2. Email Secrets Creation:

  • create-email-secrets.sh: This script facilitates the creation of Kubernetes secrets necessary for Perf to send emails via Gmail. This typically involves an OAuth 2.0 flow.
    • Why: Perf needs to send email notifications (e.g., for alerts). Using Gmail programmatically requires proper authentication, which is achieved through OAuth 2.0. Storing these credentials as Kubernetes secrets makes them securely available to the Perf application pods.
    • How: This script guides the user through a semi-automated process:
    • It takes the email address to be authenticated as an argument (e.g., alertserver@skia.org).
    • It converts the email address into a Kubernetes-friendly secret name format (e.g., alertserver-skia-org).
    • It prompts the user to download the client_secret.json file (obtained from the Google Cloud Console after enabling the Gmail API and creating OAuth 2.0 client credentials) to /tmp/ramdisk.
    • It then instructs the user to run the three_legged_flow Go program (which must be built and installed separately from ../go/email/three_legged_flow). This program initiates the OAuth 2.0 three-legged authentication flow.

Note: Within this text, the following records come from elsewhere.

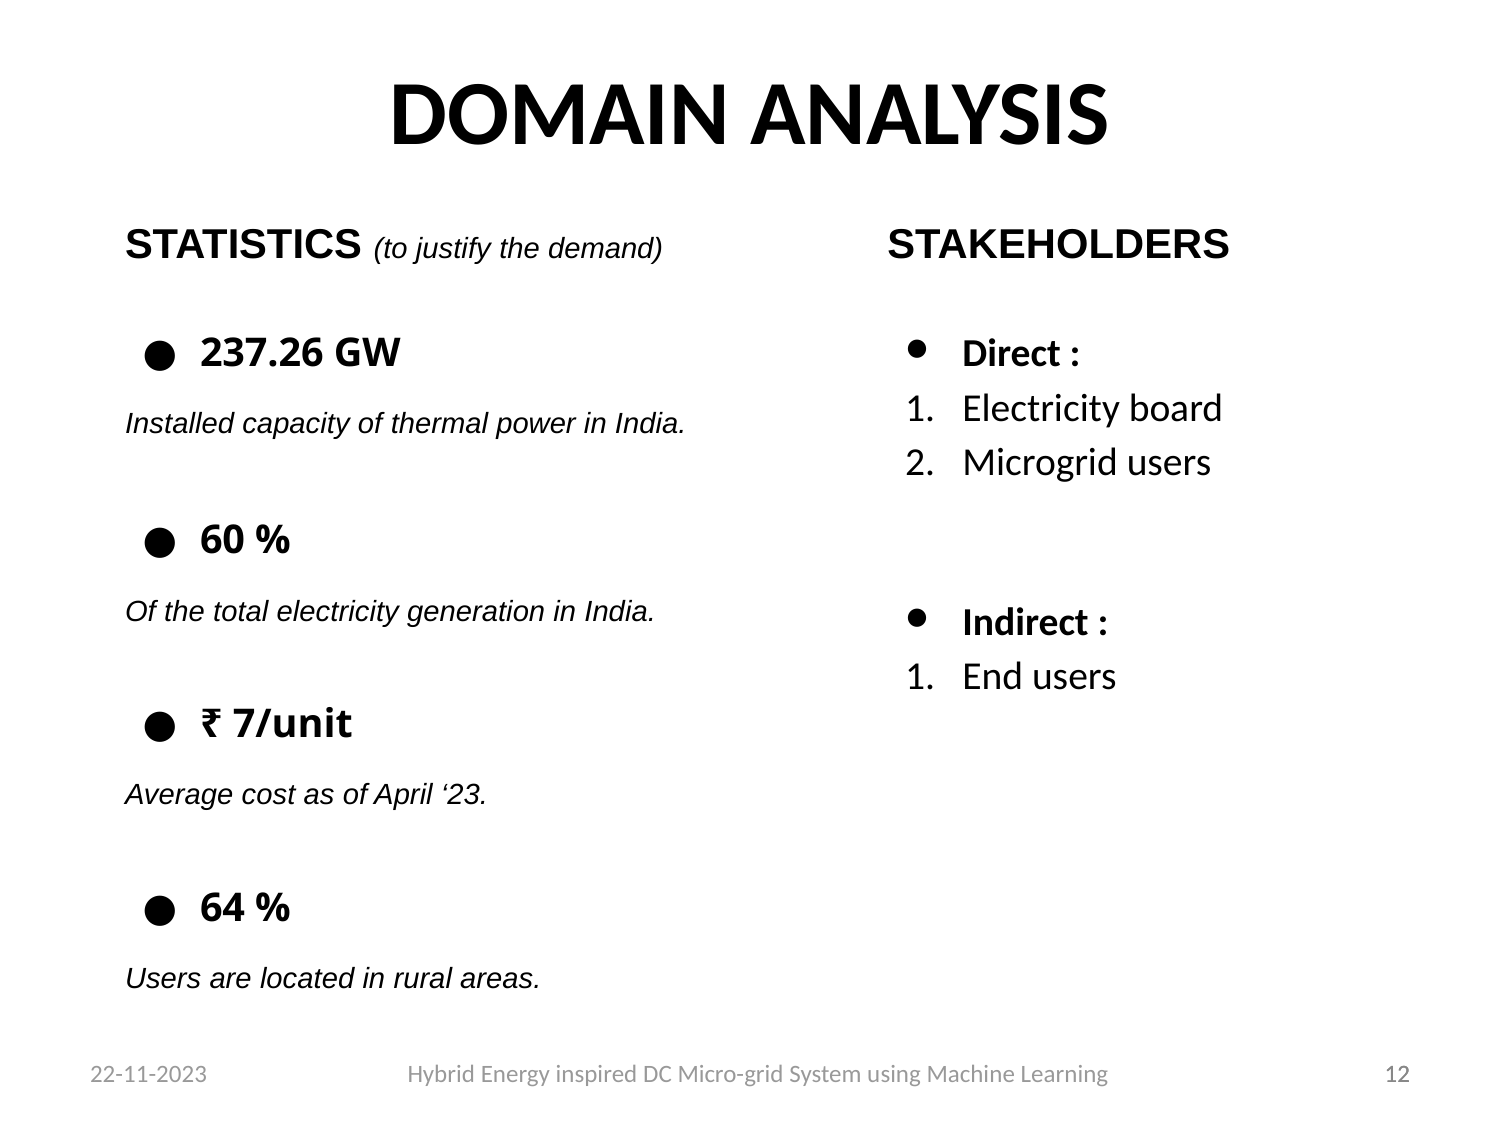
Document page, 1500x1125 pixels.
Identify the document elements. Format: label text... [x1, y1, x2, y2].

slide_number ‹#› [1285, 1042, 1425, 1103]
title DOMAIN ANALYSIS [75, 45, 1425, 233]
text_box STAKEHOLDERS Direct : Electricity board Microgrid users Indirect : End users [872, 194, 1475, 713]
text_box STATISTICS (to justify the demand) 237.26 GW Installed capacity of thermal power in India. 60 % Of the total electricity generation in India. ₹ 7/unit Average cost as of April ‘23. 64 % Users are located in rural areas. [110, 194, 713, 1010]
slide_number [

User Action: Run three_legged_flow --> Browser opens for Google Auth --> User authenticates as specified email | v three_legged_flow generates client_token.json
    • Once client_token.json (containing the authorization token and refresh token) is generated in /tmp/ramdisk, the script uses kubectl create secret generic to create a Kubernetes secret named perf-${EMAIL}-secrets. This secret contains both client_secret.json and client_token.json.
    • Crucially, it then removes the client_token.json file from the local filesystem because it contains a sensitive refresh token. The source of truth for this token becomes the Kubernetes secret.
    • The use of /tmp/ramdisk ensures that sensitive downloaded and generated files are stored in memory and are less likely to be inadvertently persisted.

The common pattern across these scripts is the use of gcloud for Google Cloud resource management and kubectl for interacting with Kubernetes to store the secrets. The use of a ramdisk for temporary storage of sensitive files like service account keys and OAuth tokens is a security best practice. Workload Identity is preferred for service accounts running in GKE, reducing the need to manage and distribute service account key files.